Ding Ding, Week four of our favourite man James Hendicott on a bi-weekly basis picking fights with the world to find some new music for you all to keep an eye out for.
Sounds Of System Breakdown are founder and lead vocalist Rob Costello, guitarist Richy Kelly and drummer (and brother of the front man) Ed Costello. Currently splitting their time between London, Dublin and a secret location where they’re putting the final touches on their second full-length (we hear it has a sea view and an ample supply of fermented intoxicants), they have a cult Dublin following gained in part through their DIT connections, and in part from a rounded live performance that mixes live charisma with seriously danceable beats. Rob even uses a theremin, and yes, he does make it sound good…

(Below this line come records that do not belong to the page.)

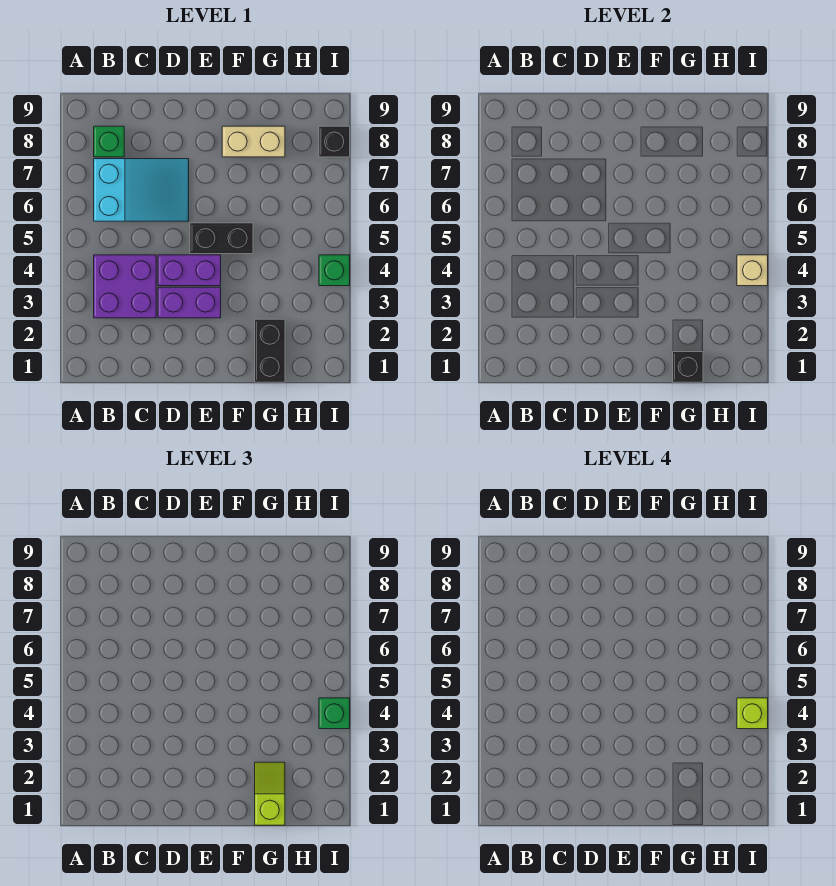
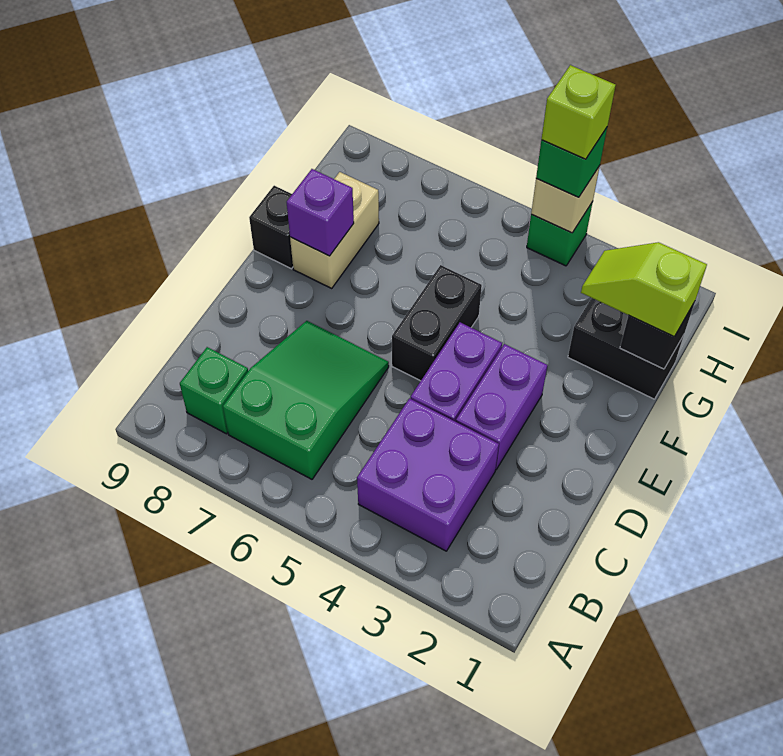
cyan slope B6:D7 level 1 top B -> green slope B6:D7 level 1 top B
none -> purple brick F8 level 2
black brick I8 level 1 -> black brick F9 level 1

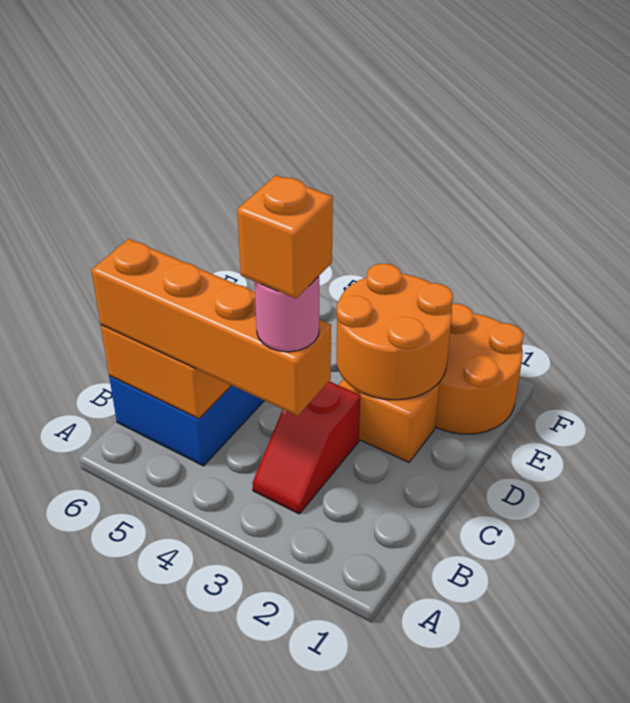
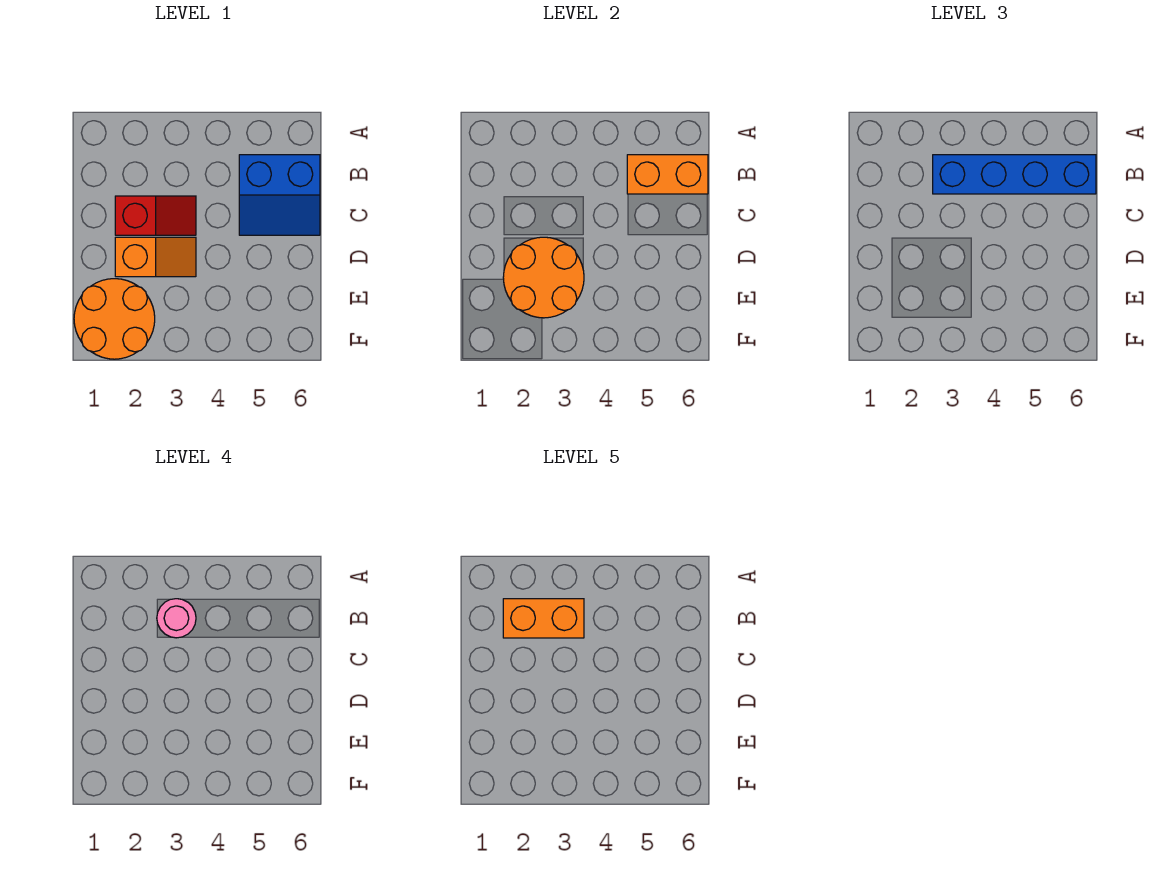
red slope B3:C3 level 1 top C -> red slope C2:C3 level 1 top 2
orange brick B3:B6 level 3 -> blue brick B3:B6 level 3
orange brick B3 level 5 -> orange brick B2:B3 level 5

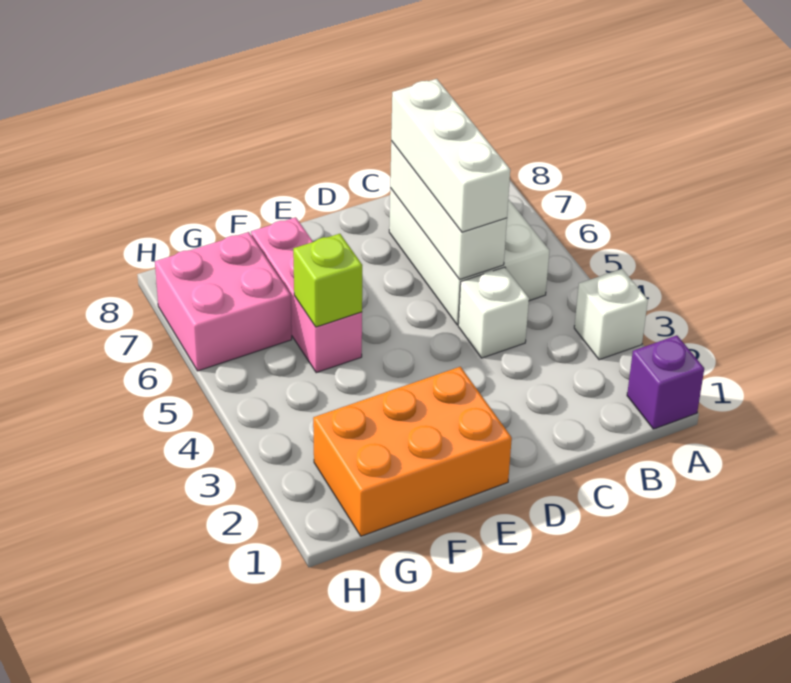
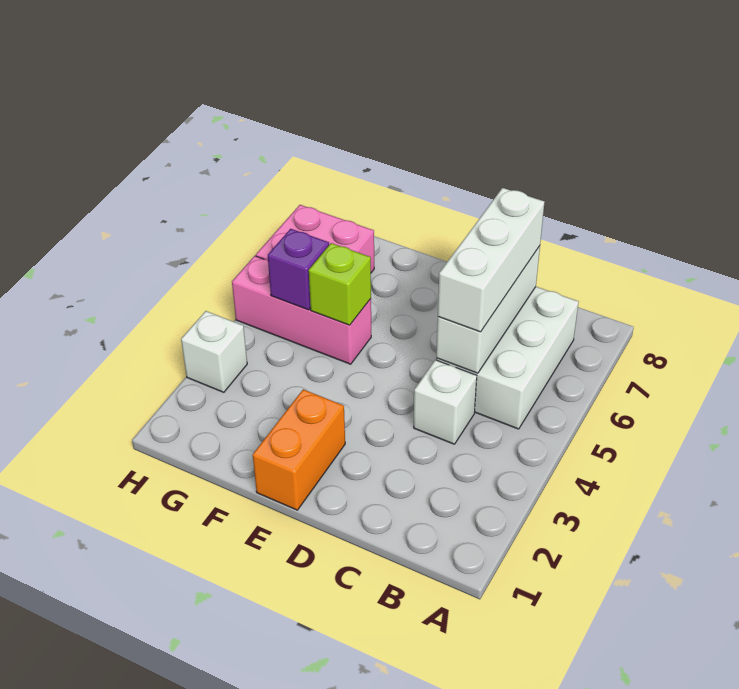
purple brick A1 level 1 -> purple brick G5 level 2
white brick A3 level 1 -> white brick H3 level 1
orange brick E1:G2 level 1 -> orange brick E1:E2 level 1
pink brick F5:F7 level 1 -> pink brick F5:H5 level 1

Let’s aim high, and quote the most common comparison: Sounds Of System Breakdown often get compared to those infectious dance-floor fillers LCD Soundsystem, with Rob branded ‘Ireland’s James Murphy’ in a couple of reviews of their stunning self-titled début. The three-piece also have a distinctly local tinge to them, though. In ‘Ten Pack Of Johnny Blue’, or ‘Jaysyehaventacluedoyeh’ they deal with local cultural quirks without losing a thumpingly danceable, muscular brand of synth-pop with enough nuance to bare serious repeat listens. The début full-length (which you can now listen to in full on Bandcamp) received a monster critical reception, and even came in a few beautiful hand-drawn-cover copies as well as the standard release. The feather in its cap, perhaps, is the haunting melody of rarely performed mellow number ‘Love’s Only Chemicals’, the calm among of myriad of driving storms that proves Sounds Of System Breakdown are capable of going well beyond that same glorious synthetic sound.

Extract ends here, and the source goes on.